▶ What to work on: Could you print every one of the records below line for line, with no changes and with the pictures left out?

▶ Data under study:

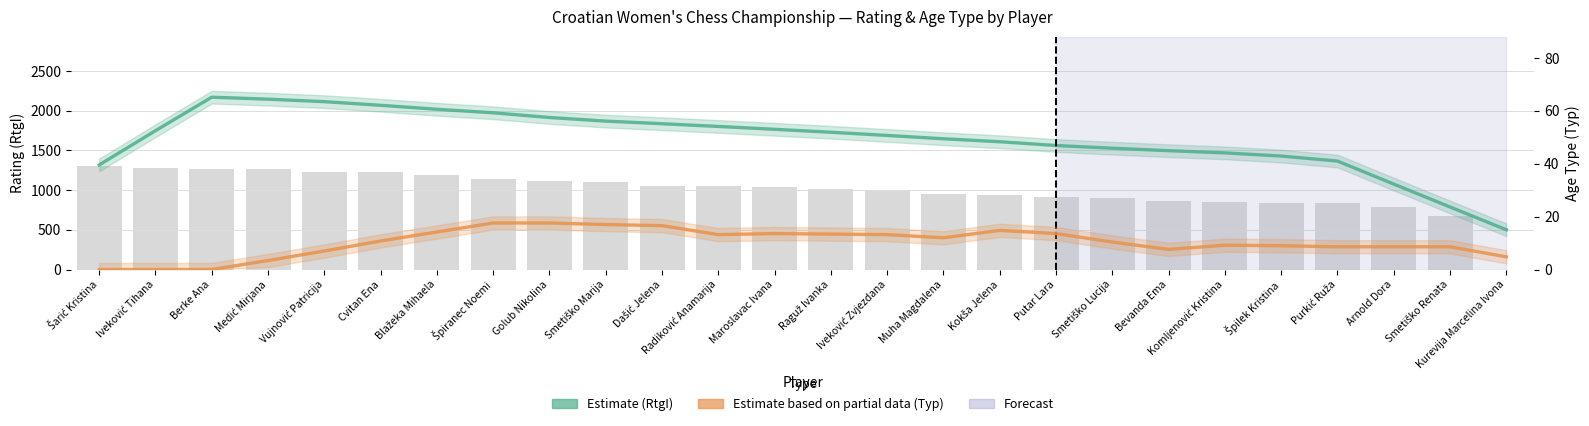

Reading left to right, transcribe all the data shown in this chart.

RtgI (Estimate): Šarić Kristina=1317.4	Iveković Tihana=1748.8	Berke Ana=2170.8	Medić Mirjana=2145.8	Vujnović Patricija=2114.6	Cvitan Ena=2068.8	Blažeka Mihaela=2018.6	Špiranec Noemi=1974.4	Golub Nikolina=1915.0	Smetiško Marija=1869.6	Dašić Jelena=1836.6	Radiković Anamarija=1802.4	Maroslavac Ivana=1766.2	Raguž Ivanka=1729.2	Iveković Zvjezdana=1689.0	Muha Magdalena=1647.0	Kokša Jelena=1609.6	Putar Lara=1562.2	Smetiško Lucija=1528.0	Bevanda Ema=1496.8	Komljenović Kristina=1469.4	Špilek Kristina=1429.2	Purkić Ruža=1366.4	Arnold Dora=1076.4	Smetiško Renata=787.6	Kurevija Marcelina Ivona=500.8
Typ (Estimate, partial): Šarić Kristina=0.0	Iveković Tihana=0.0	Berke Ana=0.0	Medić Mirjana=3.4	Vujnović Patricija=7.0	Cvitan Ena=10.8	Blažeka Mihaela=14.2	Špiranec Noemi=17.6	Golub Nikolina=17.6	Smetiško Marija=17.0	Dašić Jelena=16.6	Radiković Anamarija=13.2	Maroslavac Ivana=13.6	Raguž Ivanka=13.4	Iveković Zvjezdana=13.2	Muha Magdalena=12.0	Kokša Jelena=14.8	Putar Lara=13.6	Smetiško Lucija=10.4	Bevanda Ema=7.6	Komljenović Kristina=9.2	Špilek Kristina=9.0	Purkić Ruža=8.6	Arnold Dora=8.6	Smetiško Renata=8.6	Kurevija Marcelina Ivona=4.8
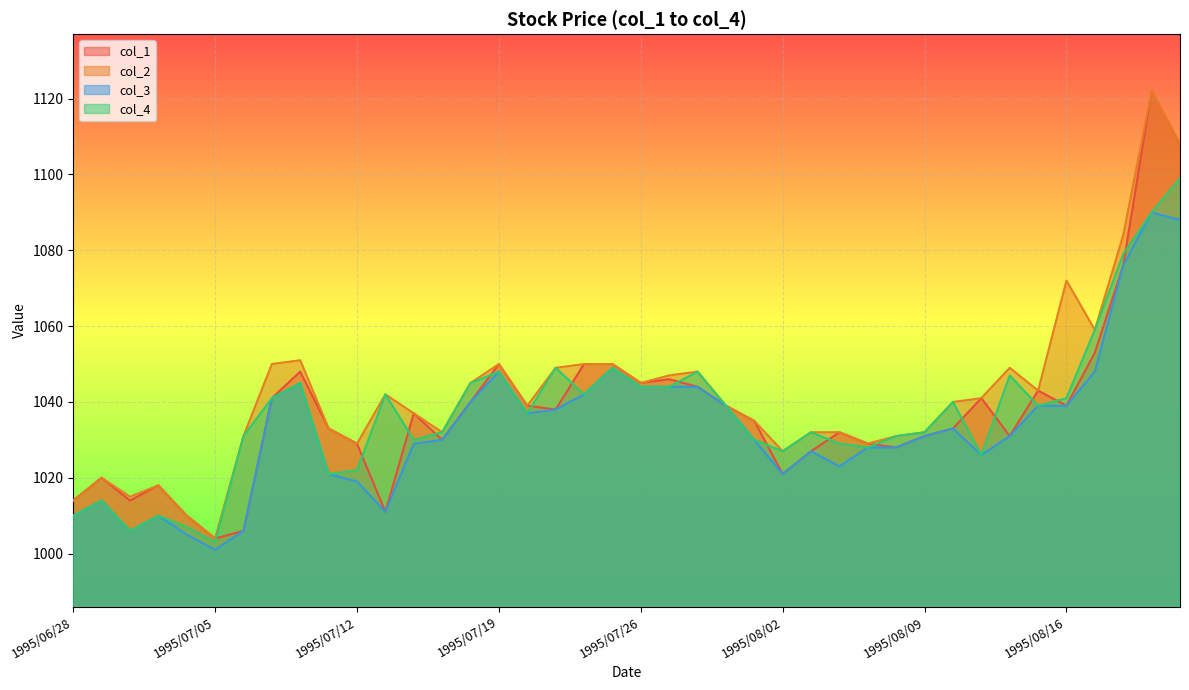

What is the smallest value displayed?

1001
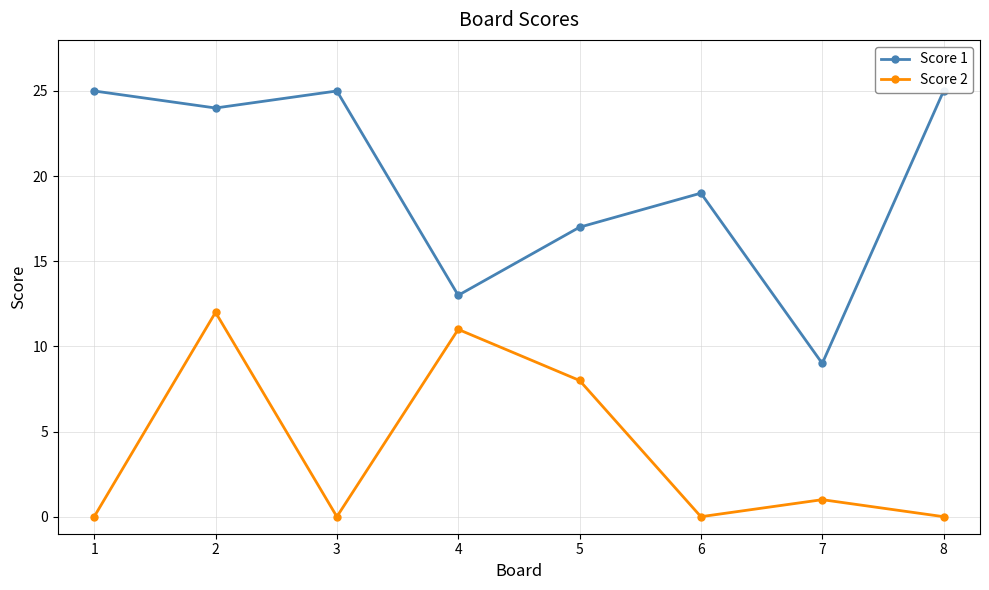

How many values in Score 2 are above zero?

4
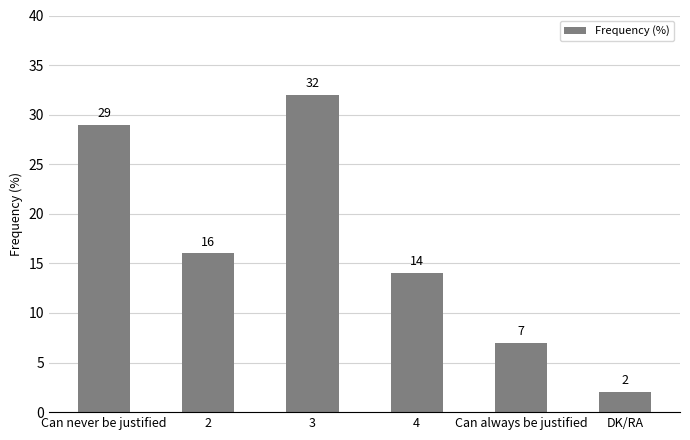

Where does the data first go above 16?

Can never be justified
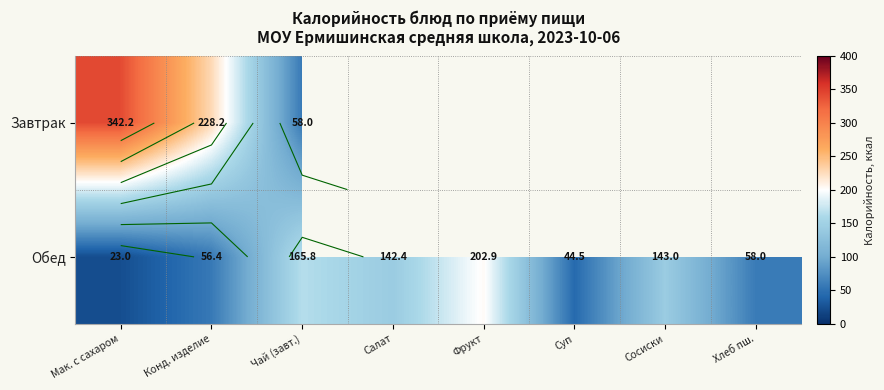

Which series has the largest total across all categories?

Обед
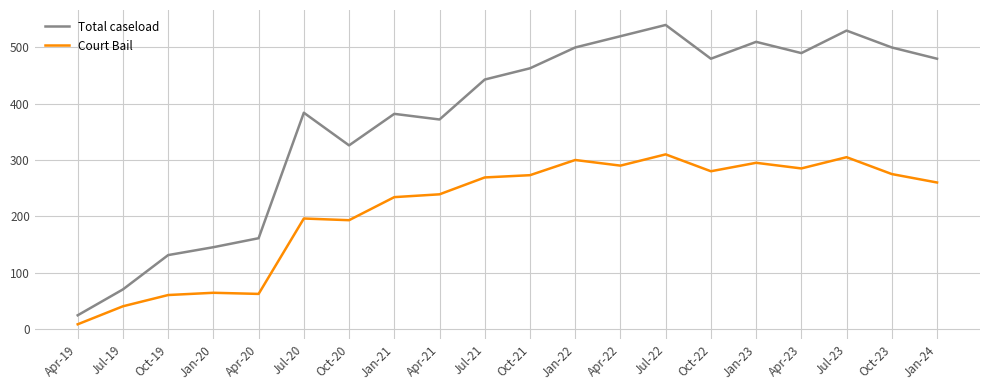

What is the approximate value of Court Bail at Apr-22?

290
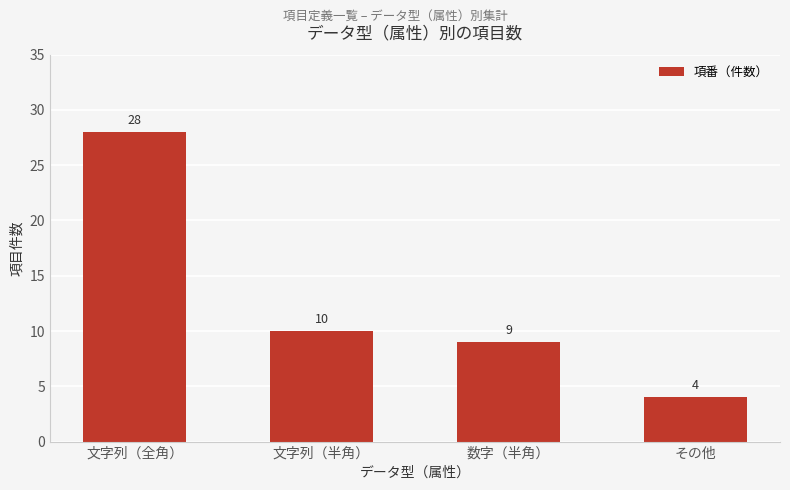

The chart shows a value of 4 at その他. True or false?

True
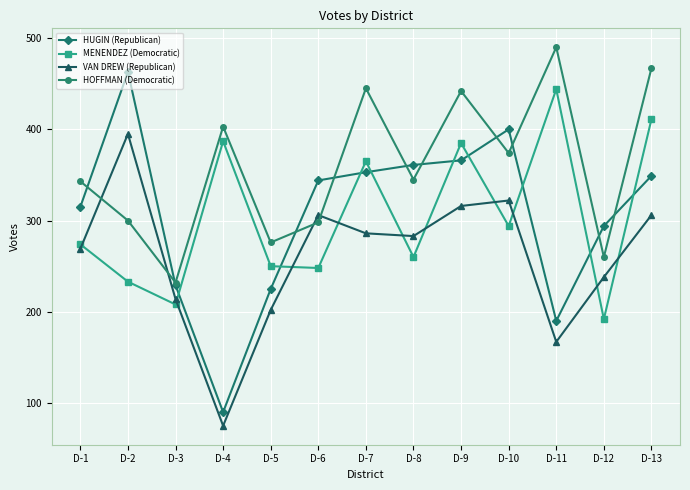

How many data points does each series have?

13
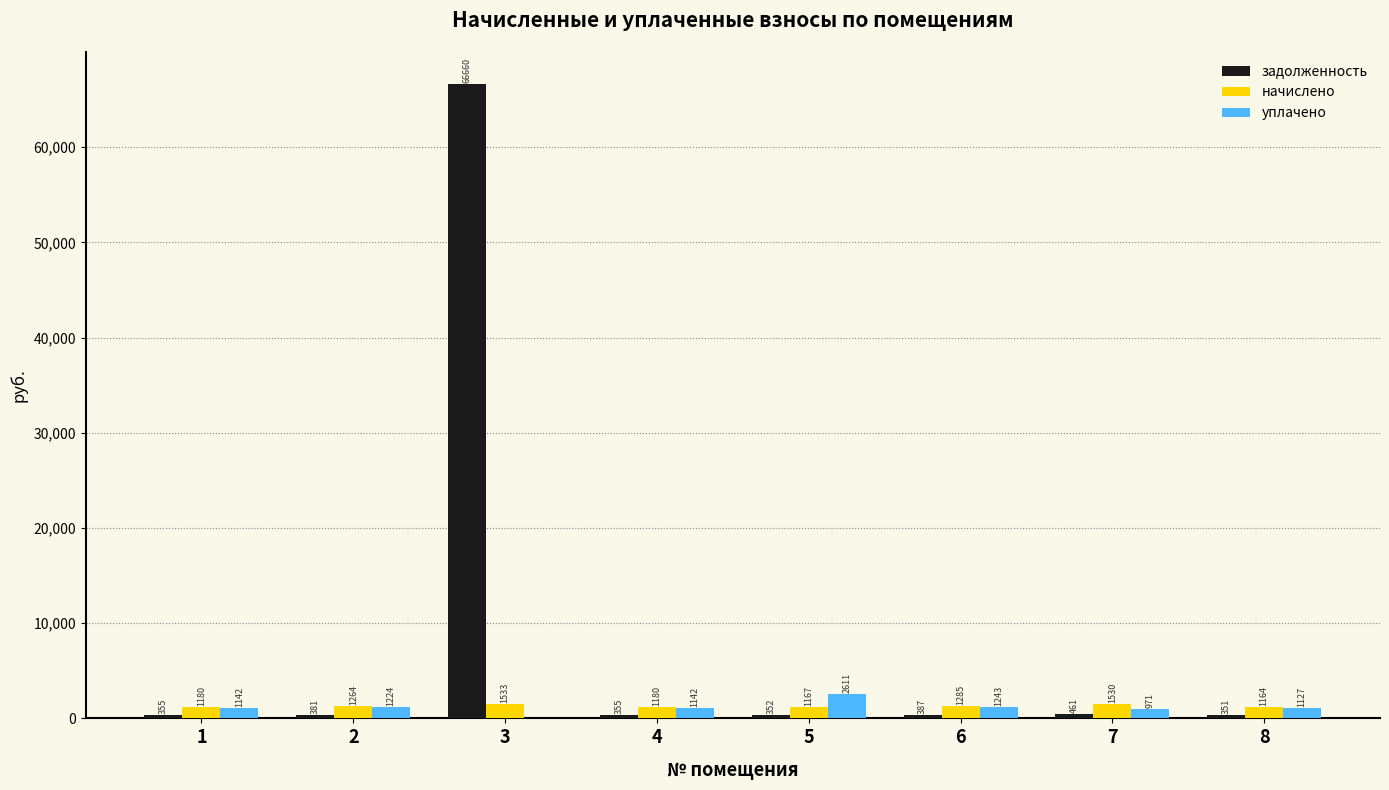

What is the difference between the начислено values at 2 and 5?

97.2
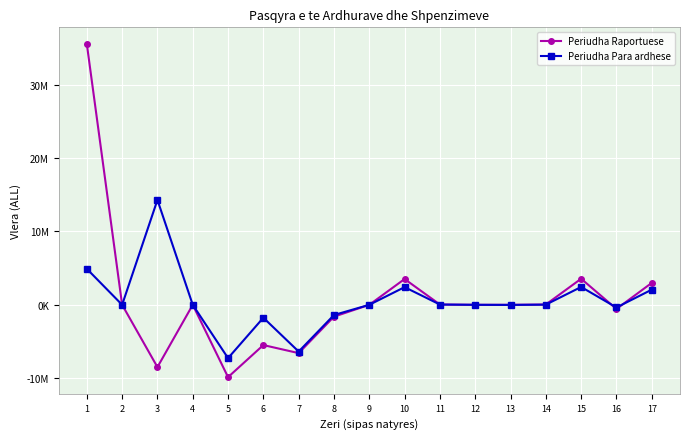

Does the chart have visible grid lines?

Yes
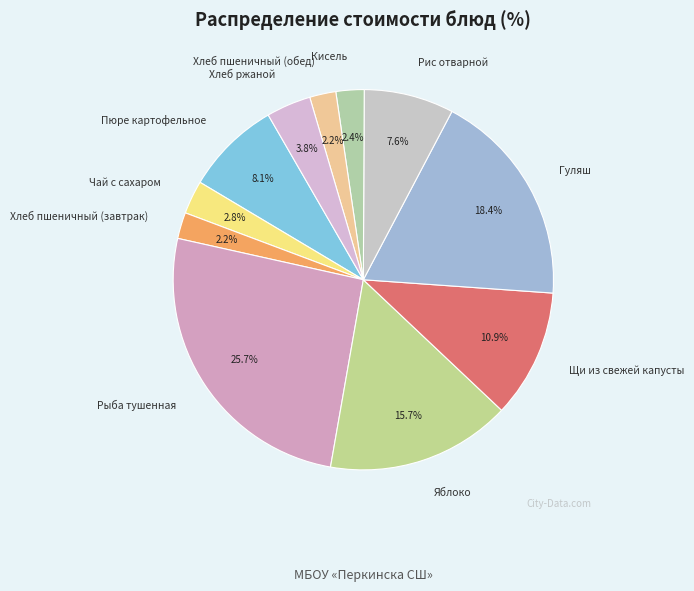

How many slices are in this pie chart?

11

▶ Finished task:
Reading left to right, transcribe all the data shown in this chart.

RtgI (Estimate): Šarić Kristina=1317.4	Iveković Tihana=1748.8	Berke Ana=2170.8	Medić Mirjana=2145.8	Vujnović Patricija=2114.6	Cvitan Ena=2068.8	Blažeka Mihaela=2018.6	Špiranec Noemi=1974.4	Golub Nikolina=1915.0	Smetiško Marija=1869.6	Dašić Jelena=1836.6	Radiković Anamarija=1802.4	Maroslavac Ivana=1766.2	Raguž Ivanka=1729.2	Iveković Zvjezdana=1689.0	Muha Magdalena=1647.0	Kokša Jelena=1609.6	Putar Lara=1562.2	Smetiško Lucija=1528.0	Bevanda Ema=1496.8	Komljenović Kristina=1469.4	Špilek Kristina=1429.2	Purkić Ruža=1366.4	Arnold Dora=1076.4	Smetiško Renata=787.6	Kurevija Marcelina Ivona=500.8
Typ (Estimate, partial): Šarić Kristina=0.0	Iveković Tihana=0.0	Berke Ana=0.0	Medić Mirjana=3.4	Vujnović Patricija=7.0	Cvitan Ena=10.8	Blažeka Mihaela=14.2	Špiranec Noemi=17.6	Golub Nikolina=17.6	Smetiško Marija=17.0	Dašić Jelena=16.6	Radiković Anamarija=13.2	Maroslavac Ivana=13.6	Raguž Ivanka=13.4	Iveković Zvjezdana=13.2	Muha Magdalena=12.0	Kokša Jelena=14.8	Putar Lara=13.6	Smetiško Lucija=10.4	Bevanda Ema=7.6	Komljenović Kristina=9.2	Špilek Kristina=9.0	Purkić Ruža=8.6	Arnold Dora=8.6	Smetiško Renata=8.6	Kurevija Marcelina Ivona=4.8

What is the smallest value displayed?

1001

How many values in Score 2 are above zero?

4

Where does the data first go above 16?

Can never be justified

Which series has the largest total across all categories?

Обед

What is the approximate value of Court Bail at Apr-22?

290

The chart shows a value of 4 at その他. True or false?

True

How many data points does each series have?

13

What is the difference between the начислено values at 2 and 5?

97.2

Does the chart have visible grid lines?

Yes

How many slices are in this pie chart?

11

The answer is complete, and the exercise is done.